• Work required
The pictures do not belong in the copy. Restate all of the records word for word.

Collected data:
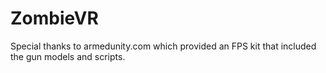 # ZombieVR

Special thanks to armedunity.com which provided an FPS kit that included the gun models and scripts.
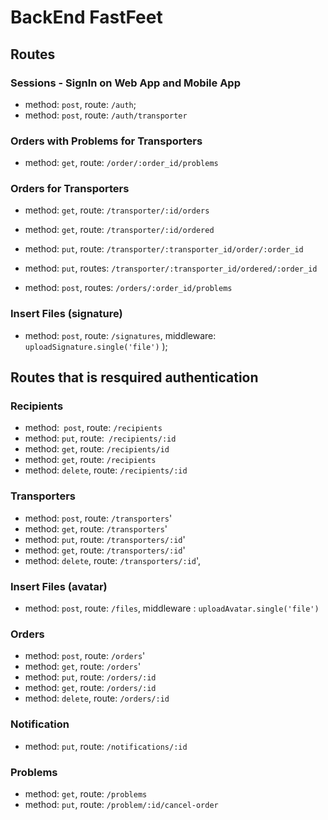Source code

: # BackEnd FastFeet

## Routes

### Sessions - SignIn on Web App and Mobile App

- method: `post`, route: `/auth`;
- method: `post`, route: `/auth/transporter`

### Orders with Problems for Transporters

- method: `get`, route: `/order/:order_id/problems`

### Orders for Transporters
- method: `get`, route: `/transporter/:id/orders`

- method: `get`, route: `/transporter/:id/ordered`

- method: `put`, route: `/transporter/:transporter_id/order/:order_id`

- method: `put`, routes: `/transporter/:transporter_id/ordered/:order_id`

- method: `post`, routes: `/orders/:order_id/problems`

### Insert Files (signature)

- method: `post`, route: `/signatures`,     middleware: `uploadSignature.single('file')`
);

## Routes that is resquired authentication

### Recipients
- method:` post`, route: `/recipients`
- method: `put`, route:` /recipients/:id`
- method: `get`, route: `/recipients/id`
- method: `get`, route: `/recipients`
- method: `delete`, route: `/recipients/:id`

### Transporters
- method: `post`, route: `/transporters`'
- method: `get`, route: `/transporters`'
- method: `put`, route: `/transporters/:id`'
- method: `get`, route: `/transporters/:id`'
- method: `delete`, route: `/transporters/:id`',

### Insert Files (avatar)
- method: `post`, route: `/files`, middleware : `uploadAvatar.single('file')`

### Orders
- method: `post`, route: `/orders`'
- method: `get`, route: `/orders`'
- method: `put`, route: `/orders/:id`
- method: `get`, route: `/orders/:id`
- method: `delete`, route: `/orders/:id`

### Notification
- method: `put`, route: `/notifications/:id`

### Problems
- method: `get`, route: `/problems`
- method: `put`, route: `/problem/:id/cancel-order`
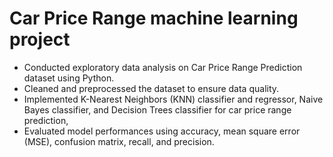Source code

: # Car Price Range machine learning project

-	Conducted exploratory data analysis on Car Price Range Prediction dataset using Python.
-	Cleaned and preprocessed the dataset to ensure data quality.
-	Implemented K-Nearest Neighbors (KNN) classifier and regressor, Naive Bayes classifier, and Decision Trees classifier for car price range prediction,
-	Evaluated model performances using accuracy, mean square error (MSE), confusion matrix, recall, and precision.

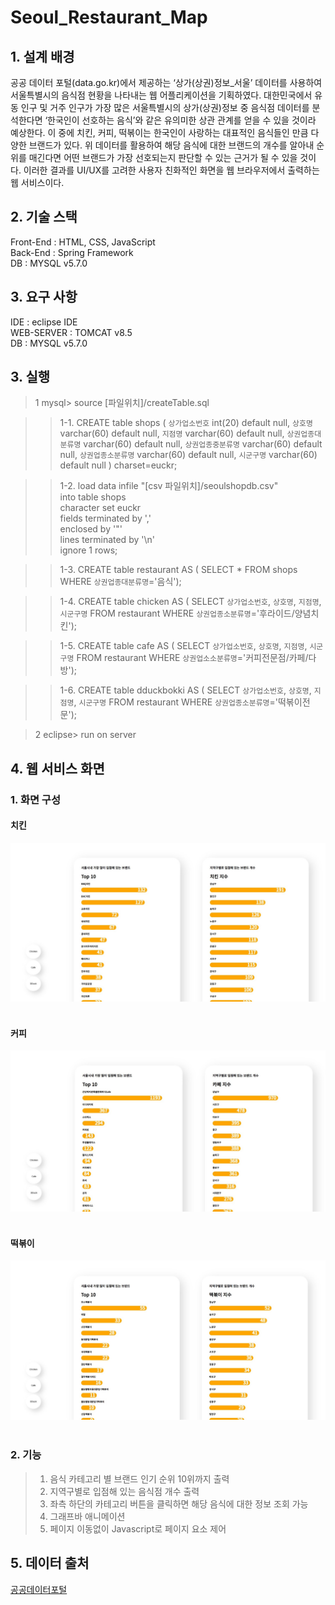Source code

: # Seoul_Restaurant_Map

## 1. 설계 배경

공공 데이터 포털(data.go.kr)에서 제공하는 ‘상가(상권)정보_서울’ 데이터를 사용하여 서울특별시의 음식점 현황을 나타내는 웹 어플리케이션을 기획하였다. 대한민국에서 유동 인구 및 거주 인구가 가장 많은 서울특별시의 상가(상권)정보 중 음식점 데이터를 분석한다면 ‘한국인이 선호하는 음식’와 같은 유의미한 상관 관계를 얻을 수 있을 것이라 예상한다. 이 중에 치킨, 커피, 떡볶이는 한국인이 사랑하는 대표적인 음식들인 만큼 다양한 브랜드가 있다. 위 데이터를 활용하여 해당 음식에 대한 브랜드의 개수를 알아내 순위를 매긴다면 어떤 브랜드가 가장 선호되는지 판단할 수 있는 근거가 될 수 있을 것이다. 이러한 결과를 UI/UX를 고려한 사용자 친화적인 화면을 웹 브라우저에서 출력하는 웹 서비스이다.

## 2. 기술 스택

Front-End : HTML, CSS, JavaScript
<br>
Back-End : Spring Framework
<br>
DB : MYSQL v5.7.0

## 3. 요구 사항

IDE : eclipse IDE 
<br>
WEB-SERVER : TOMCAT v8.5 
<br>
DB : MYSQL v5.7.0

## 3. 실행

>	1 mysql> source [파일위치]/createTable.sql

>>	1-1. CREATE table shops (
	`상가업소번호` int(20) default null,
    `상호명` varchar(60) default null,
    `지점명` varchar(60) default null,
    `상권업종대분류명` varchar(60) default null,
    `상권업종중분류명` varchar(60) default null, 
    `상권업종소분류명` varchar(60) default null,
    `시군구명` varchar(60) default null
) charset=euckr;

>>	1-2. load data infile "[csv 파일위치]/seoulshopdb.csv"<br>
    into table shops<br>
    character set euckr<br>
    fields terminated by ','<br>
    enclosed by '"'<br>
    lines terminated by '\n'<br>
    ignore 1 rows;<br>
    
>>	1-3. CREATE table restaurant AS ( SELECT * FROM shops WHERE `상권업종대분류명`='음식');

>>	1-4. CREATE table chicken AS ( SELECT `상가업소번호`, `상호명`, `지점명`, `시군구명` FROM restaurant WHERE `상권업종소분류명`='후라이드/양념치킨');

>>	1-5. CREATE table cafe AS ( SELECT `상가업소번호`, `상호명`, `지점명`, `시군구명` FROM restaurant WHERE `상권업소소분류명`='커피전문점/카페/다방');
       
>>	1-6. CREATE table dduckbokki AS ( SELECT `상가업소번호`, `상호명`, `지점명`, `시군구명` FROM restaurant WHERE `상권업종소분류명`='떡볶이전문');

>	2 eclipse> run on server

## 4. 웹 서비스 화면

### 1. 화면 구성

#### 치킨
![screenshot1](screenshot1.jpg)
<br>
<br>
#### 커피
![screenshot1](screenshot2.jpg)
<br>
<br>
#### 떡볶이
![screenshot1](screenshot3.jpg)
<br>
<br>

### 2. 기능

>	1. 음식 카테고리 별 브랜드 인기 순위 10위까지 출력
>	2. 지역구별로 입점해 있는 음식점 개수 출력
>	3. 좌측 하단의 카테고리 버튼을 클릭하면 해당 음식에 대한 정보 조회 가능
>	4. 그래프바 애니메이션
>	5. 페이지 이동없이 Javascript로 페이지 요소 제어

## 5. 데이터 출처

[공공데이터포털](https://www.data.go.kr/)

• The completed task
 # ZombieVR

Special thanks to armedunity.com which provided an FPS kit that included the gun models and scripts.
Source code

: # BackEnd FastFeet

## Routes

### Sessions - SignIn on Web App and Mobile App

- method: `post`, route: `/auth`;
- method: `post`, route: `/auth/transporter`

### Orders with Problems for Transporters

- method: `get`, route: `/order/:order_id/problems`

### Orders for Transporters
- method: `get`, route: `/transporter/:id/orders`

- method: `get`, route: `/transporter/:id/ordered`

- method: `put`, route: `/transporter/:transporter_id/order/:order_id`

- method: `put`, routes: `/transporter/:transporter_id/ordered/:order_id`

- method: `post`, routes: `/orders/:order_id/problems`

### Insert Files (signature)

- method: `post`, route: `/signatures`,     middleware: `uploadSignature.single('file')`
);

## Routes that is resquired authentication

### Recipients
- method:` post`, route: `/recipients`
- method: `put`, route:` /recipients/:id`
- method: `get`, route: `/recipients/id`
- method: `get`, route: `/recipients`
- method: `delete`, route: `/recipients/:id`

### Transporters
- method: `post`, route: `/transporters`'
- method: `get`, route: `/transporters`'
- method: `put`, route: `/transporters/:id`'
- method: `get`, route: `/transporters/:id`'
- method: `delete`, route: `/transporters/:id`',

### Insert Files (avatar)
- method: `post`, route: `/files`, middleware : `uploadAvatar.single('file')`

### Orders
- method: `post`, route: `/orders`'
- method: `get`, route: `/orders`'
- method: `put`, route: `/orders/:id`
- method: `get`, route: `/orders/:id`
- method: `delete`, route: `/orders/:id`

### Notification
- method: `put`, route: `/notifications/:id`

### Problems
- method: `get`, route: `/problems`
- method: `put`, route: `/problem/:id/cancel-order`
Source code

: # Car Price Range machine learning project

-	Conducted exploratory data analysis on Car Price Range Prediction dataset using Python.
-	Cleaned and preprocessed the dataset to ensure data quality.
-	Implemented K-Nearest Neighbors (KNN) classifier and regressor, Naive Bayes classifier, and Decision Trees classifier for car price range prediction,
-	Evaluated model performances using accuracy, mean square error (MSE), confusion matrix, recall, and precision.

Source code

: # Seoul_Restaurant_Map

## 1. 설계 배경

공공 데이터 포털(data.go.kr)에서 제공하는 ‘상가(상권)정보_서울’ 데이터를 사용하여 서울특별시의 음식점 현황을 나타내는 웹 어플리케이션을 기획하였다. 대한민국에서 유동 인구 및 거주 인구가 가장 많은 서울특별시의 상가(상권)정보 중 음식점 데이터를 분석한다면 ‘한국인이 선호하는 음식’와 같은 유의미한 상관 관계를 얻을 수 있을 것이라 예상한다. 이 중에 치킨, 커피, 떡볶이는 한국인이 사랑하는 대표적인 음식들인 만큼 다양한 브랜드가 있다. 위 데이터를 활용하여 해당 음식에 대한 브랜드의 개수를 알아내 순위를 매긴다면 어떤 브랜드가 가장 선호되는지 판단할 수 있는 근거가 될 수 있을 것이다. 이러한 결과를 UI/UX를 고려한 사용자 친화적인 화면을 웹 브라우저에서 출력하는 웹 서비스이다.

## 2. 기술 스택

Front-End : HTML, CSS, JavaScript
<br>
Back-End : Spring Framework
<br>
DB : MYSQL v5.7.0

## 3. 요구 사항

IDE : eclipse IDE 
<br>
WEB-SERVER : TOMCAT v8.5 
<br>
DB : MYSQL v5.7.0

## 3. 실행

>	1 mysql> source [파일위치]/createTable.sql

>>	1-1. CREATE table shops (
	`상가업소번호` int(20) default null,
    `상호명` varchar(60) default null,
    `지점명` varchar(60) default null,
    `상권업종대분류명` varchar(60) default null,
    `상권업종중분류명` varchar(60) default null, 
    `상권업종소분류명` varchar(60) default null,
    `시군구명` varchar(60) default null
) charset=euckr;

>>	1-2. load data infile "[csv 파일위치]/seoulshopdb.csv"<br>
    into table shops<br>
    character set euckr<br>
    fields terminated by ','<br>
    enclosed by '"'<br>
    lines terminated by '\n'<br>
    ignore 1 rows;<br>
    
>>	1-3. CREATE table restaurant AS ( SELECT * FROM shops WHERE `상권업종대분류명`='음식');

>>	1-4. CREATE table chicken AS ( SELECT `상가업소번호`, `상호명`, `지점명`, `시군구명` FROM restaurant WHERE `상권업종소분류명`='후라이드/양념치킨');

>>	1-5. CREATE table cafe AS ( SELECT `상가업소번호`, `상호명`, `지점명`, `시군구명` FROM restaurant WHERE `상권업소소분류명`='커피전문점/카페/다방');
       
>>	1-6. CREATE table dduckbokki AS ( SELECT `상가업소번호`, `상호명`, `지점명`, `시군구명` FROM restaurant WHERE `상권업종소분류명`='떡볶이전문');

>	2 eclipse> run on server

## 4. 웹 서비스 화면

### 1. 화면 구성

#### 치킨
![screenshot1](screenshot1.jpg)
<br>
<br>
#### 커피
![screenshot1](screenshot2.jpg)
<br>
<br>
#### 떡볶이
![screenshot1](screenshot3.jpg)
<br>
<br>

### 2. 기능

>	1. 음식 카테고리 별 브랜드 인기 순위 10위까지 출력
>	2. 지역구별로 입점해 있는 음식점 개수 출력
>	3. 좌측 하단의 카테고리 버튼을 클릭하면 해당 음식에 대한 정보 조회 가능
>	4. 그래프바 애니메이션
>	5. 페이지 이동없이 Javascript로 페이지 요소 제어

## 5. 데이터 출처

[공공데이터포털](https://www.data.go.kr/)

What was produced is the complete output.